Chile se posiciona como uno de los países más atractivos de América Latina para emprendedores extranjeros, gracias a su estabilidad institucional y un marco legal predecible. Cada año, miles de inversores de todas partes del mundo llegan con una idea clara: ¿cómo iniciar un negocio en este prometedor mercado? La buena noticia es que emprender en Chile es completamente factible, aunque implica cumplir con varios requisitos esenciales. Desde la situación migratoria hasta la constitución de la empresa y las obligaciones tributarias, los interesados deben adoptar un enfoque metódico para asegurar un inicio exitoso. En este artículo, se ofrecerá una guía detallada para responder a las inquietudes más comunes y ayudar a los emprendedores extranjeros a dar sus primeros pasos en el país.
Una de las primeras preguntas que surgen es si un extranjero realmente puede crear una empresa en Chile. La respuesta es un rotundo sí. La legislación chilena permite que cualquier persona, sin importar su nacionalidad, constituya una sociedad en el país. No se requiere contar con residencia definitiva ni ciudadanía chilena, aunque es fundamental obtener un RUT (Rol Único Tributario), que es esencial para operar legalmente. Desde la obtención del RUT personal hasta la elección del tipo de sociedad y la designación de un domicilio tributario, cada uno de estos elementos es necesario para establecer una base sólida. Por lo tanto, los emprendedores deben estar bien informados sobre los procesos y requisitos que deben cumplir desde el principio.
Previo a la constitución de la empresa, existen decisiones críticas que deben ser tomadas. Uno de los pasos más importantes es la evaluación de la situación migratoria y el tipo de visa que posea el emprendedor. Aquellos con visa de turista pueden iniciar el proceso de constitución, pero no podrán operar el negocio activamente en el país. Es recomendable considerar la obtención de una visa de trabajo o de inversionista, la cual permite llevar a cabo actividades comerciales. Un aspecto adicional a considerar es la necesidad de un representante legal con domicilio en Chile, lo cual es un requerimiento para ciertas estructuras societarias, asegurando así que la empresa cumpla con todas las normativas del Servicio de Impuestos Internos (SII).

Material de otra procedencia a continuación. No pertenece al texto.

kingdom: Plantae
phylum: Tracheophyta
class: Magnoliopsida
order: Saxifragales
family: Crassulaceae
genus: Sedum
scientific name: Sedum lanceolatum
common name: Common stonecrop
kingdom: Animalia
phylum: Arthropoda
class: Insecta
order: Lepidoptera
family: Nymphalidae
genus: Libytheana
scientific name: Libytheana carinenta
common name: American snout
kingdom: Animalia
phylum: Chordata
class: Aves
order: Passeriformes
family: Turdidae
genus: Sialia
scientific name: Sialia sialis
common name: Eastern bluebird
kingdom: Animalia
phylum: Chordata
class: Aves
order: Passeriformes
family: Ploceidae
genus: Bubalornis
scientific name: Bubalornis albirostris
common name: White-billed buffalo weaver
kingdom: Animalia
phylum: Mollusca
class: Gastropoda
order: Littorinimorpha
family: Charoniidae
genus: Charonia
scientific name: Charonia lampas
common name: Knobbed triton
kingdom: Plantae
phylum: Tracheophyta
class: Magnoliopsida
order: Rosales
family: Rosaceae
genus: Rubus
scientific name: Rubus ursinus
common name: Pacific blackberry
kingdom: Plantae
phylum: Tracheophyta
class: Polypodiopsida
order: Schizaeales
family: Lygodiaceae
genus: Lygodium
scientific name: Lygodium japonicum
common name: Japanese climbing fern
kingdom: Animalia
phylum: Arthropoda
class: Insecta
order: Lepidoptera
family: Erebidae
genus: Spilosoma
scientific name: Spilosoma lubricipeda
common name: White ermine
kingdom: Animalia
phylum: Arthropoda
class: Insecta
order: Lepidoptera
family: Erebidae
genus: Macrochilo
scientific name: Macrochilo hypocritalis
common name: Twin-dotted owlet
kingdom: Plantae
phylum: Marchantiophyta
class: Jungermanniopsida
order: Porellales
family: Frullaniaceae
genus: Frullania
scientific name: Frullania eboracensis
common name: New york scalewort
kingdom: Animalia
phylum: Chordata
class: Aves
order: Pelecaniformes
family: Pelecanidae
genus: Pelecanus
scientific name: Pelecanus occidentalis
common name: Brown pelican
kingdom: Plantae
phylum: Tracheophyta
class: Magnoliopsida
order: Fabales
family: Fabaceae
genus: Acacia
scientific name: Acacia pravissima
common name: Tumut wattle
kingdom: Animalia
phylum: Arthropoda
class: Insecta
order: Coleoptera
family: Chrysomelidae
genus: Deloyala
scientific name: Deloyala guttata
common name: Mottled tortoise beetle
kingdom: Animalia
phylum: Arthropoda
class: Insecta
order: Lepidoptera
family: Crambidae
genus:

El proceso de creación de una empresa en Chile ha sido simplificado gracias al sistema ‘Tu Empresa en un Día’, que permite constituirla en línea. No obstante, es crucial seguir un orden riguroso en los pasos a realizar. Primero se debe obtener el RUT personal, definir la estructura societaria, como una SpA o EIRL, preparar los estatutos y luego iniciar la solicitud en el portal correspondiente. Después de la constitución, se debe realizar el inicio de actividades ante el SII y tramitar la patente comercial municipal. Es importante tener en cuenta que el proceso completo puede tomar desde días hasta varias semanas, dependiendo de diversos factores como el giro del negocio y la situación particular del emprendedor.
Finalmente, es vital mencionar que existen errores comunes que deben ser evitados al emprender en Chile, como asumir que la creación de la empresa implica automáticamente la obtención de una visa o que la cuenta bancaria empresarial se abrirá sin inconvenientes. La formalización de un negocio en Chile es un proceso que, si bien es accesible, requiere de orden y preparación. Para aquellos que se sienten abrumados por la cantidad de trámites, contar con asesorías adecuadas puede acelerar el proceso y ayudar a prevenir contratiempos. Con la información, planificación y acompañamiento adecuado, emprender en Chile se presenta como una oportunidad viable y estimulante para los inversores extranjeros.